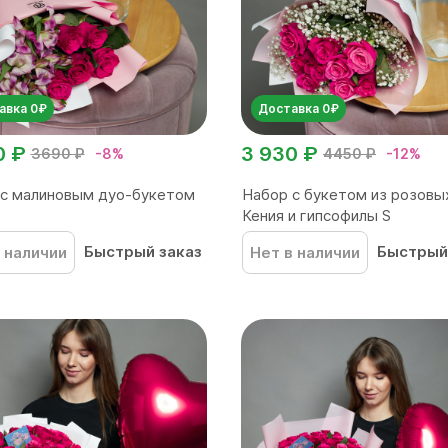
авка 0₽
Доставка 0₽
0 ₽
3 930 ₽
3690 ₽
-8%
4450 ₽
-12%
 с малиновым дуо-букетом
Набор с букетом из розовы
Кения и гипсофилы S
Быстрый заказ
Быстрый
 наличии
Нет в наличии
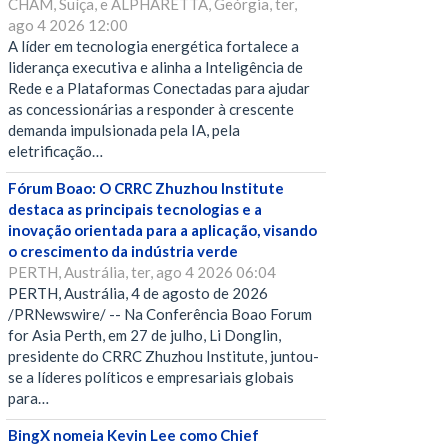
CHAM, Suíça, e ALPHARETTA, Geórgia, ter,
ago 4 2026 12:00
A líder em tecnologia energética fortalece a
liderança executiva e alinha a Inteligência de
Rede e a Plataformas Conectadas para ajudar
as concessionárias a responder à crescente
demanda impulsionada pela IA, pela
eletrificação…
Fórum Boao: O CRRC Zhuzhou Institute
destaca as principais tecnologias e a
inovação orientada para a aplicação, visando
o crescimento da indústria verde
PERTH, Austrália, ter, ago 4 2026 06:04
PERTH, Austrália, 4 de agosto de 2026
/PRNewswire/ -- Na Conferência Boao Forum
for Asia Perth, em 27 de julho, Li Donglin,
presidente do CRRC Zhuzhou Institute, juntou-
se a líderes políticos e empresariais globais
para…
BingX nomeia Kevin Lee como Chief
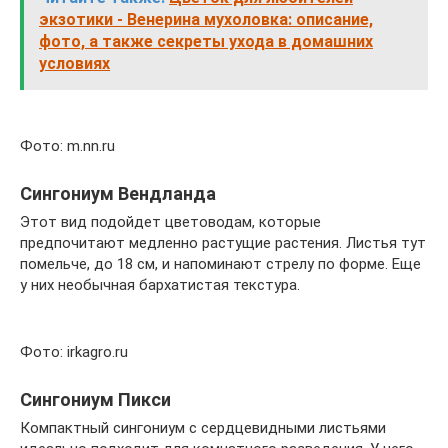
экзотики - Венерина мухоловка: описание,
фото, а также секреты ухода в домашних
условиях
Фото: m.nn.ru
Сингониум Вендланда
Этот вид подойдет цветоводам, которые
предпочитают медленно растущие растения. Листья тут
помельче, до 18 см, и напоминают стрелу по форме. Еще
у них необычная бархатистая текстура.
Фото: irkagro.ru
Сингониум Пикси
Компактный сингониум с сердцевидными листьями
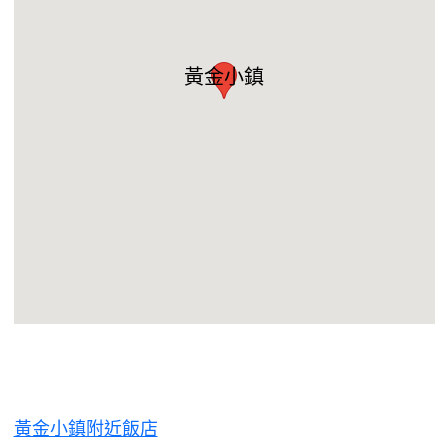
黃金小鎮
黃金小鎮附近飯店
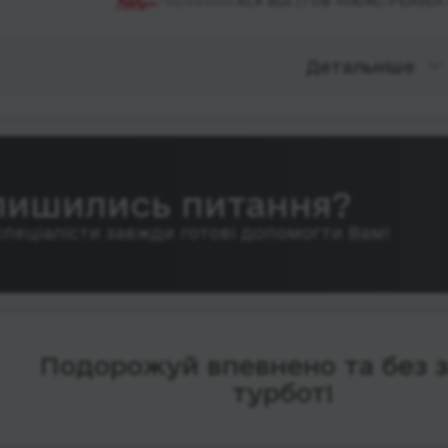
Перевізник:
KLR Bus (ТОВ «ЛЮКС-РЕЙЗЕН 
Детальніше
лишились питання?
спеціалісти завжди готові допомогти Вам!
Подорожуй впевнено та без 
турбот!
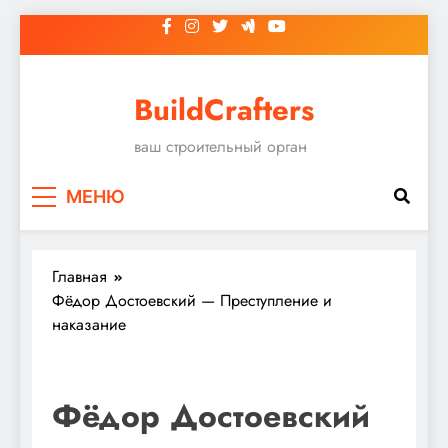
Перейти
к
содержимому
BuildCrafters
ваш строительный орган
МЕНЮ
Главная
Фёдор Достоевский — Преступление и
наказание
Фёдор Достоевский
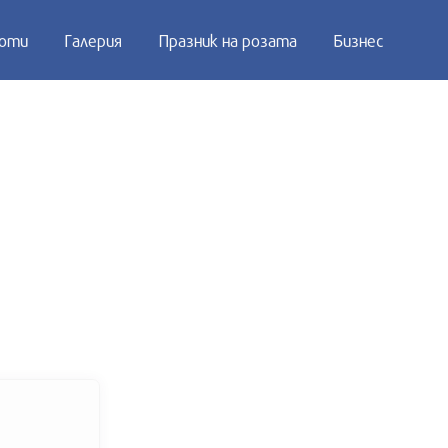
оти
Галерия
Празник на розата
Бизнес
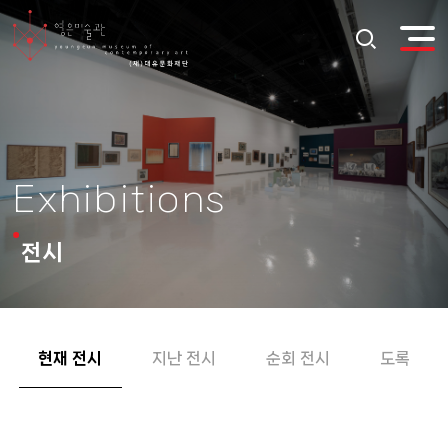
Exhibitions
전시
현재 전시
지난 전시
순회 전시
도록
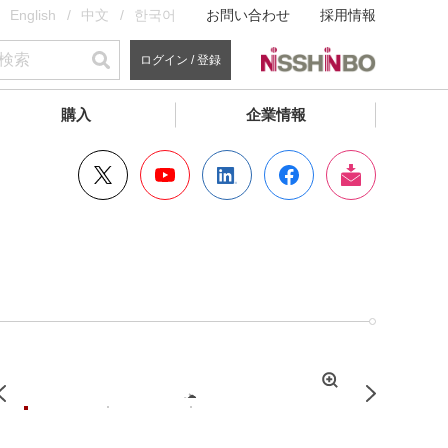
English
中文
한국어
お問い合わせ
採用情報
ログイン / 登録
購入
企業情報
拡
Previous
Next
大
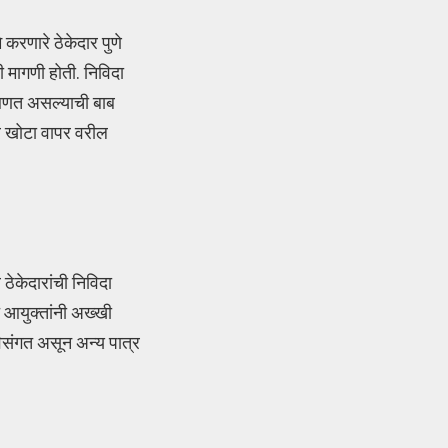
 करणारे ठेकेदार पुणे
 मागणी होती. निविदा
व आणत असल्याची बाब
गर खोटा वापर वरील
 ठेकेदारांची निविदा
त आयुक्तांनी अख्खी
 विसंगत असून अन्य पात्र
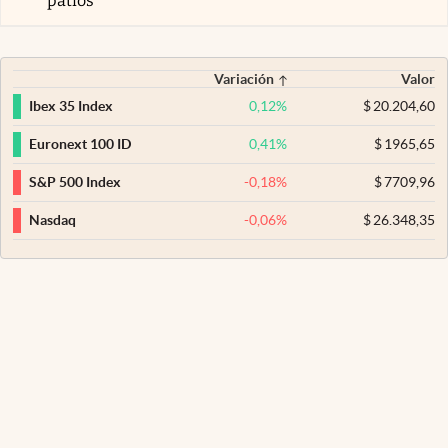
patios
Variación
Valor
0,12
%
$
20.204,60
Ibex 35 Index
0,41
%
$
1965,65
Euronext 100 ID
-0,18
%
$
7709,96
S&P 500 Index
-0,06
%
$
26.348,35
Nasdaq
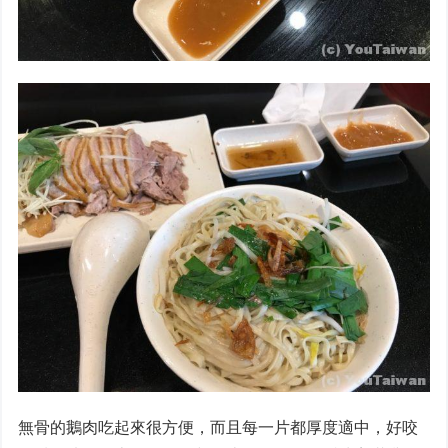
無骨的鵝肉吃起來很方便，而且每一片都厚度適中，好咬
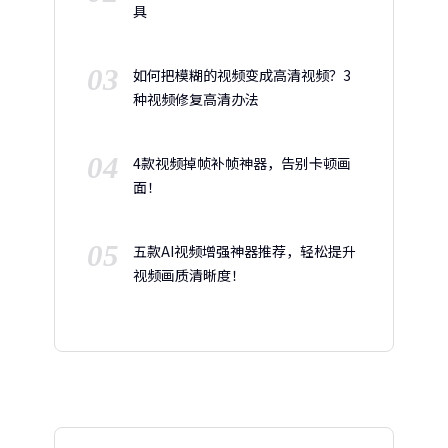
具
03
如何把模糊的视频变成高清视频？3
种视频修复高清办法
04
4款视频掉帧补帧神器，告别卡顿画
面！
05
五款AI视频增强神器推荐，轻松提升
视频画质清晰度！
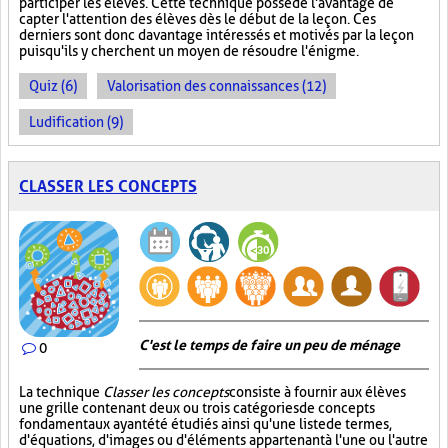
participer les élèves. Cette technique possède l'avantage de
capter l'attention des élèves dès le début de la leçon. Ces
derniers sont donc davantage intéressés et motivés par la leçon
puisqu'ils y cherchent un moyen de résoudre l'énigme.
Quiz (6)
Valorisation des connaissances (12)
Ludification (9)
CLASSER LES CONCEPTS
C'est le temps de faire un peu de ménage
0
La technique
Classer les concepts
consiste à fournir aux élèves
une grille contenant deux ou trois catégories de concepts
fondamentaux ayant été étudiés ainsi qu'une liste de termes,
d'équations, d'images ou d'éléments appartenant à l'une ou l'autre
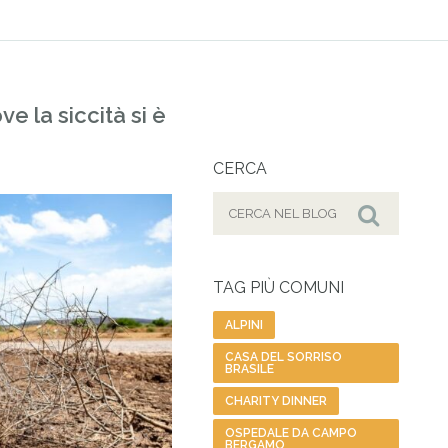
ve la siccità si è
CERCA
Cerca
per:
Cerca
TAG PIÙ COMUNI
ALPINI
CASA DEL SORRISO
BRASILE
CHARITY DINNER
OSPEDALE DA CAMPO
BERGAMO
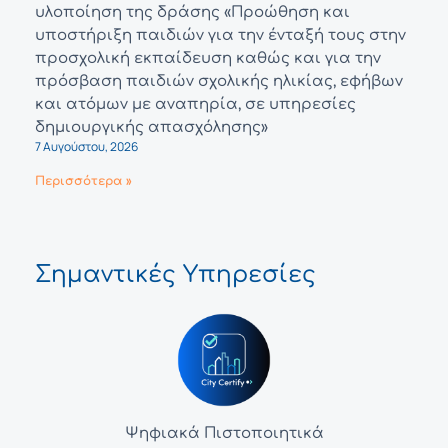
υλοποίηση της δράσης «Προώθηση και
υποστήριξη παιδιών για την ένταξή τους στην
προσχολική εκπαίδευση καθώς και για την
πρόσβαση παιδιών σχολικής ηλικίας, εφήβων
και ατόμων με αναπηρία, σε υπηρεσίες
δημιουργικής απασχόλησης»
7 Αυγούστου, 2026
Περισσότερα »
Σημαντικές Υπηρεσίες
Ψηφιακά Πιστοποιητικά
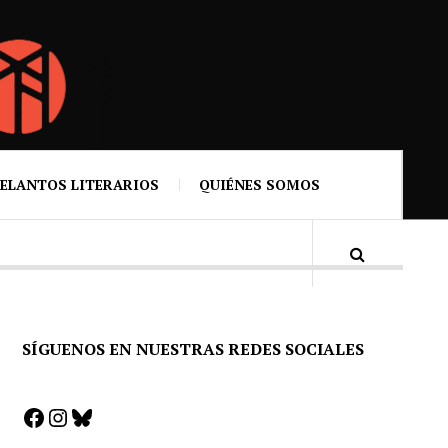
ELANTOS LITERARIOS
QUIÉNES SOMOS
SÍGUENOS EN NUESTRAS REDES SOCIALES
Facebook
Instagram
Bluesky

> _Directions_
Copy out each line in the text above that contains the word "Institute".

> _Your response_
Fórum Boao: O CRRC Zhuzhou Institute
presidente do CRRC Zhuzhou Institute, juntou-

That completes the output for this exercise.